I've proposed to the wonderful Elisabeth, who has enlightened the last 6+ years of my live. She accepted my proposal and we became engaged. Now if that isn't good news :)
Though we've first met on IRC in early 1997, she's not a frequent computer user these days... so there's no homepage (yet) I could point the curious reader to.

Started using fedora legacy

Since RedHat decided to discontinue RedHat Linux, I've migrated almost all the remaining RedHat and Conectiva Linux boxes to Debian.

However, I didn't migrate the Fedora Legacy as a means for installing security updates for the discontinued RedHat. Works like a charm, and I send many kudos to those volunteers who set this up in a very short time.

Presentation/Workshop about reverse engineering of Linux firmware images

At the 20c3 conference, I'll be giving a presentation/workshop on my personal experience on how to reverse engineer Linux-based firmware images.

This is basically the technique I've used to find out about violations of GPL'd software under my copyright.

The presentation will cover strategies, tools and describe the step-by-step process of an example firmware image.

KNF blog section started

I'm planning to drop here some notes about my work at KNF, a non-for-profit Internet organization based in my old home town Nuernberg.

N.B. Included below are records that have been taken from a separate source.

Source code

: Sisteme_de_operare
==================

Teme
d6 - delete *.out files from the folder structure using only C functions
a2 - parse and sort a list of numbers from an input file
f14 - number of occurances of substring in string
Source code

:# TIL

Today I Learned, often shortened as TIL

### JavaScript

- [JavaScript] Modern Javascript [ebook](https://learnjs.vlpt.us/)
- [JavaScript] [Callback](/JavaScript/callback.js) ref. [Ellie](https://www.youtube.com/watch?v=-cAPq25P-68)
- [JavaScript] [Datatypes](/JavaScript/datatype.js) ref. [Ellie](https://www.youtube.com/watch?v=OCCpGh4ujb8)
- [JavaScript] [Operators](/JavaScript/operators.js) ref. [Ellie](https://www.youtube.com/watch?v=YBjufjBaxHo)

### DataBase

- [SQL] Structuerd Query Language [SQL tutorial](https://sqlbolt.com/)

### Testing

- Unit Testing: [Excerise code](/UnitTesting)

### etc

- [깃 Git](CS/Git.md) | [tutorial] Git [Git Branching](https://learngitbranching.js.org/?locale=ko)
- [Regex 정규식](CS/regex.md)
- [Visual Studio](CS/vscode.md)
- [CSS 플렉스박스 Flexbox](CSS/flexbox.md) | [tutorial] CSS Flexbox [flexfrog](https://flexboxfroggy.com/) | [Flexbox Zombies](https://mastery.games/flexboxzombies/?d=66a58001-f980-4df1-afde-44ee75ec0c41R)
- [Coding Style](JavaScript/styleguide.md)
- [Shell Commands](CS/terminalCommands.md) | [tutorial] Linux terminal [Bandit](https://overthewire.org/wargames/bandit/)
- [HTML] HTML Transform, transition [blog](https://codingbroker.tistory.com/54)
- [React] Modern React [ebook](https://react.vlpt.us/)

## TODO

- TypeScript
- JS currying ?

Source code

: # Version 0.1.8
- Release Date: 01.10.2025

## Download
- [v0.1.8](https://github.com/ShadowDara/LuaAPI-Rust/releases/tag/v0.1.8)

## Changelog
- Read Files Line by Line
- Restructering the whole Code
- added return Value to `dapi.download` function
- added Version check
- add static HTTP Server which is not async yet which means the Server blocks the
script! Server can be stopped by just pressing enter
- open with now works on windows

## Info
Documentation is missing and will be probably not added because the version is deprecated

Despite not living there anymore, I'm still doing sysadmin for them, especially maintaining our large usenet server.

Companies violating the GPL of software under my copyright

Numerous companies have started to use Linux as the foundation for their commercial products. While this is a good thing[tm], they have to play by the rules. Over the last couple of months I found out that quite a number of companies is violating my copyright by not adhering to the GPL.
One of the more commonly-known cases is the Linksys WRT54G product, but there are several others.

The major problem for individual software developers and free software projects is the jurisdiction. For me as a German, I am very unlikely to carry the burden of starting a trial against a U.S. company. Not only that I don't trust their legal system, consider the incredible cost associated with a trial in foreign country.

However, as soon as a product is sold within Germany, I am able to take action against the importer of that device. Considering that .de is supposedly Europe's biggest market for IT, that might hurt the vendor enough to comply with the license, rather than stop selling it.

In the Linksys case, the Free Software Foundation is one of the copyright holders, and thus pushing for GPL compliance. However, after about half a year of lawyers talking, there is still no full GPL compliance. Yes, they have offered some source code on their website, but there's still lots of stuff missing.

I've also received significant indication about quite a number of other cases where GPL'd source code was used to build proprietary software. If I only had the time, I would like to start a website with a database of all known GPL violations, the companies involved, their response, the legal proceedings (if any).

I've started with registering the gpl-violations.org domain name. If anybody out there is interested in starting the website, I'm happy to offer the hosting, traffic, domain, etc. on one of my machines.

conntrack and nat helpers in 2.6.x

The last couple of days I'm trying to finalize the first release of patch-o-matic-ng. Everything seems really close now. A lot of patchlets available for 2.4.x however are missing for 2.6.x kernels. Maybe the biggest and most important lack is for all conntrack/nat helpers.

The reason is that the semantics for those helpers have completely changed. They now get fed non-linear skb's by the conntrack core, which in turn means that they all need to copy the skb payload into some temporary buffer in order to search for some particular string (e.g. PORT command).

The conntrack core should definitely provide some function that is able to look for strings within a packet. Need to think more about this.